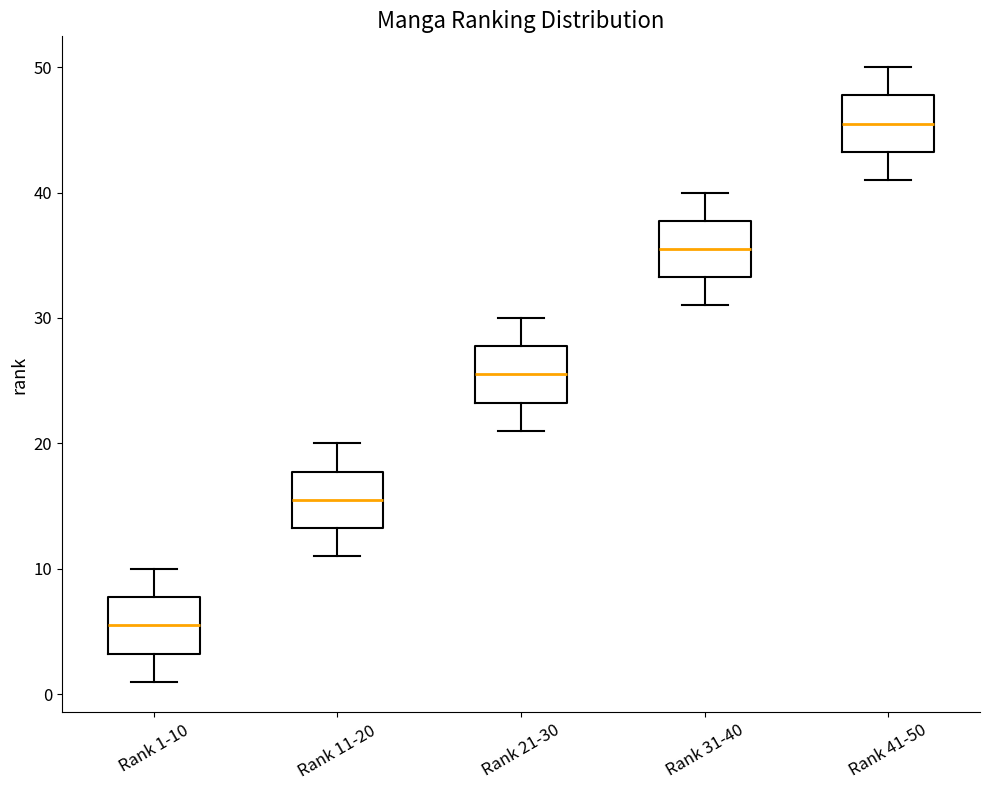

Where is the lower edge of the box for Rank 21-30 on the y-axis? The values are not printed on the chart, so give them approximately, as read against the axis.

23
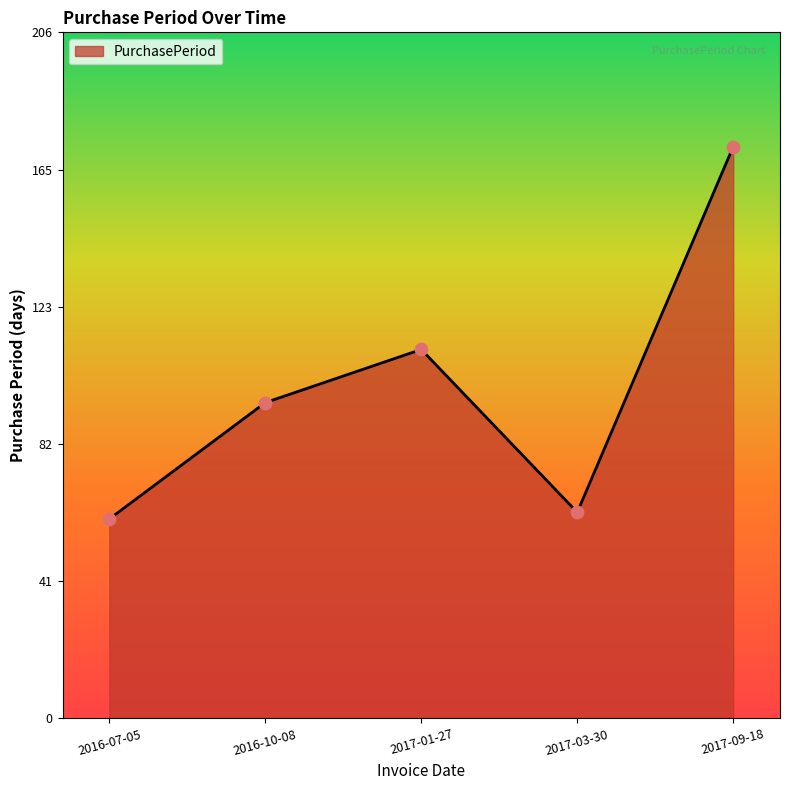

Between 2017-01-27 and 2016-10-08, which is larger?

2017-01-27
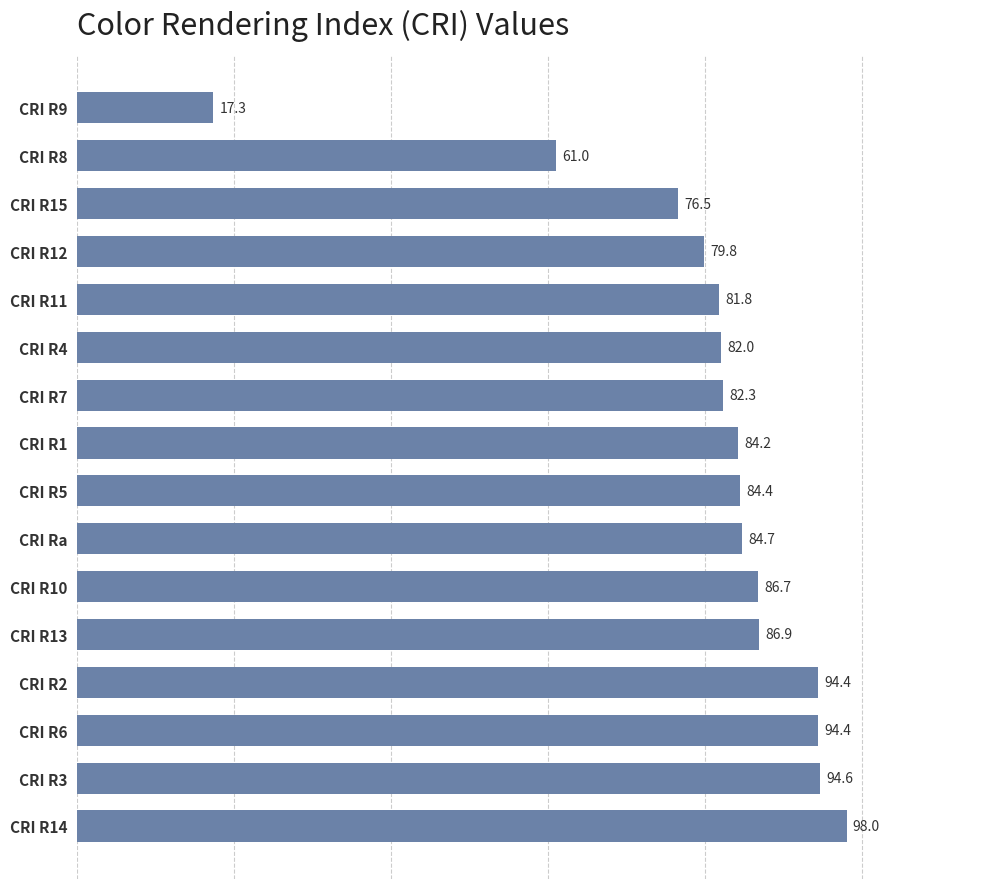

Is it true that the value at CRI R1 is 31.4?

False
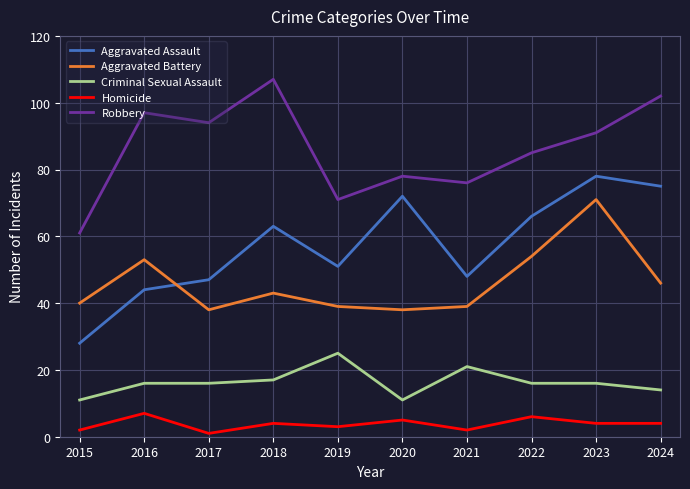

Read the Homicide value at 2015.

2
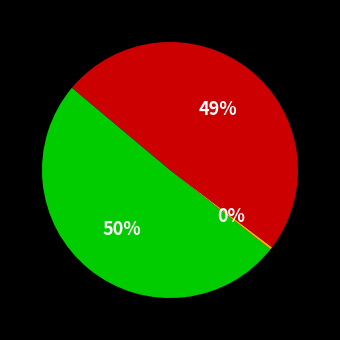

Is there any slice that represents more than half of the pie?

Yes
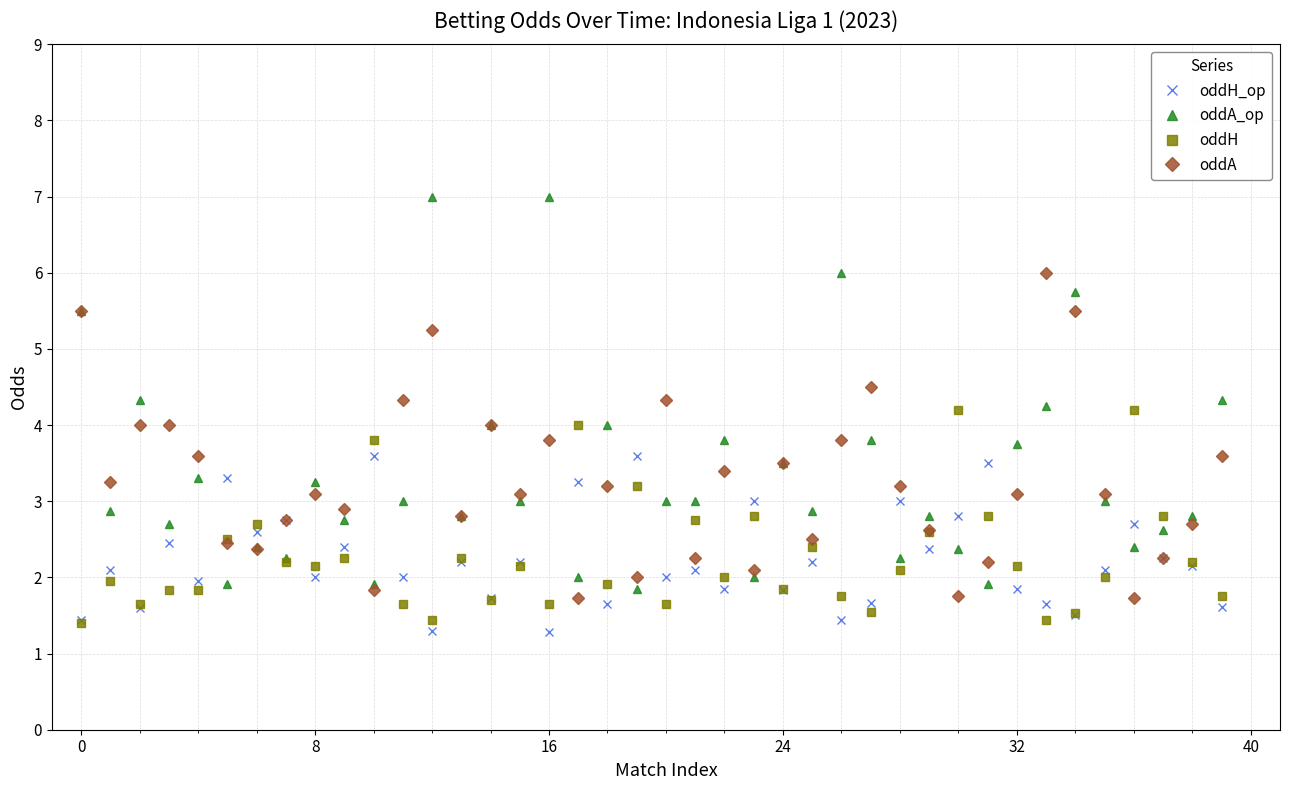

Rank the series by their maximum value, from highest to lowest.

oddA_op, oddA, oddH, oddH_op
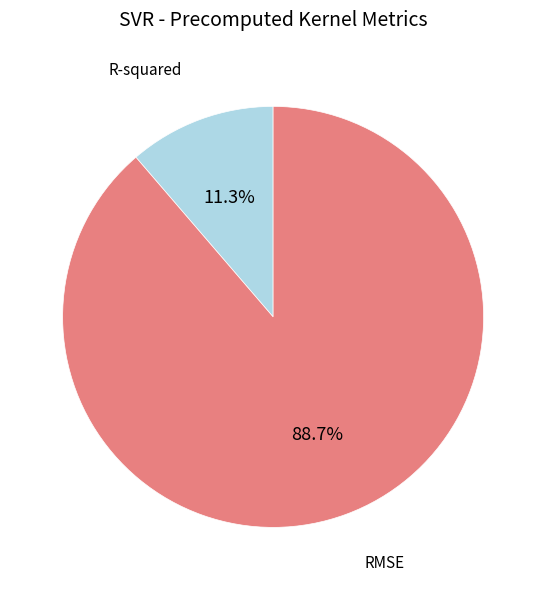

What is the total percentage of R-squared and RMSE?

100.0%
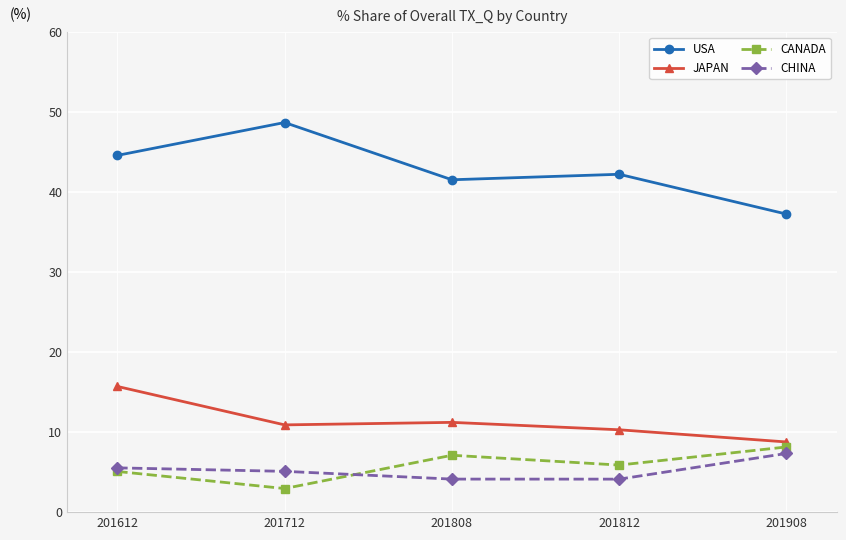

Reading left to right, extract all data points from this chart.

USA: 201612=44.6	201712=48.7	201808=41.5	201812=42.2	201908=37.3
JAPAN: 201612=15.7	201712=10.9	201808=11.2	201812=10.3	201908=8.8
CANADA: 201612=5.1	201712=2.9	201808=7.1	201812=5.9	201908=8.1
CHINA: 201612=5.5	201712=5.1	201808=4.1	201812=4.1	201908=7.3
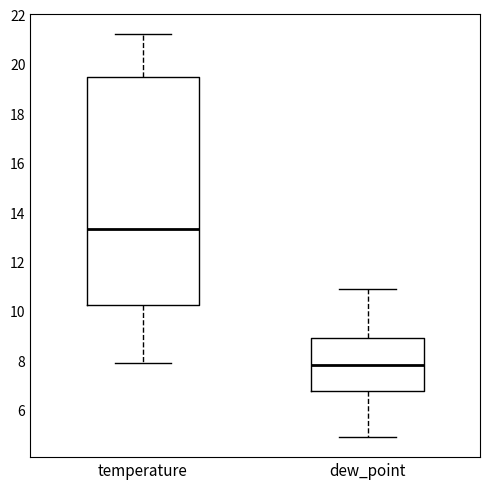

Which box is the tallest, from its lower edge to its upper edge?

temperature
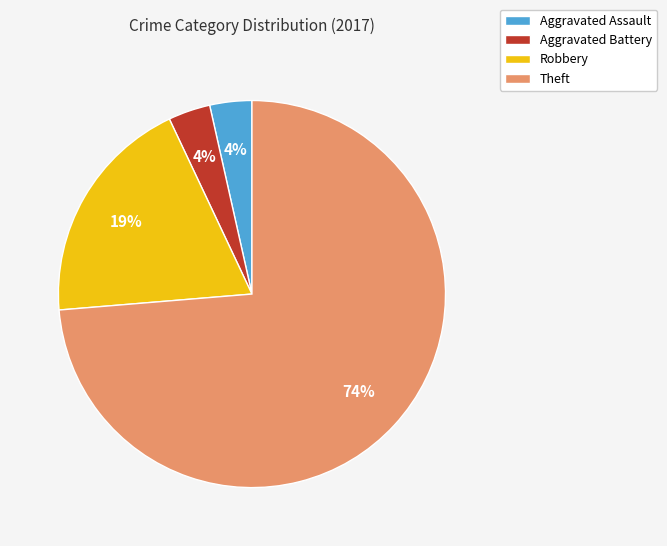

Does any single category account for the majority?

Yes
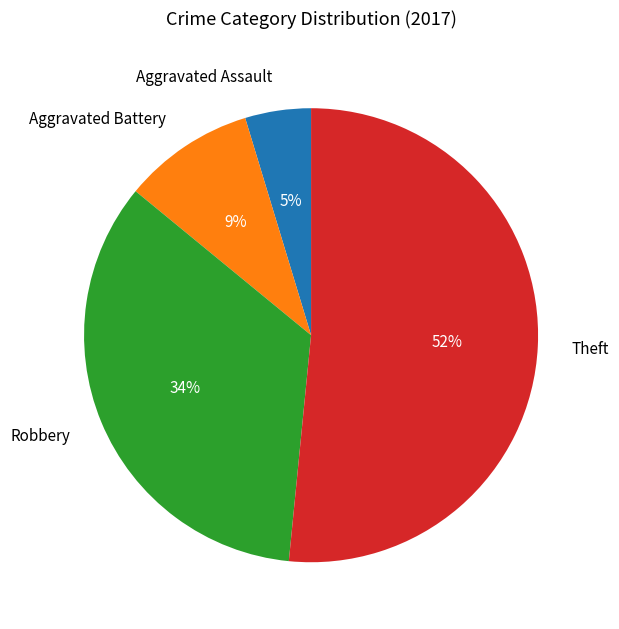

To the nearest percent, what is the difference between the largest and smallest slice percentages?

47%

#### [INSTRUCTION]
Please return each line of the records above that contains the string "edge"; case counts.

#### [FINISHED EXERCISE]
Where is the lower edge of the box for Rank 21-30 on the y-axis? The values are not printed on the chart, so give them approximately, as read against the axis.
Which box is the tallest, from its lower edge to its upper edge?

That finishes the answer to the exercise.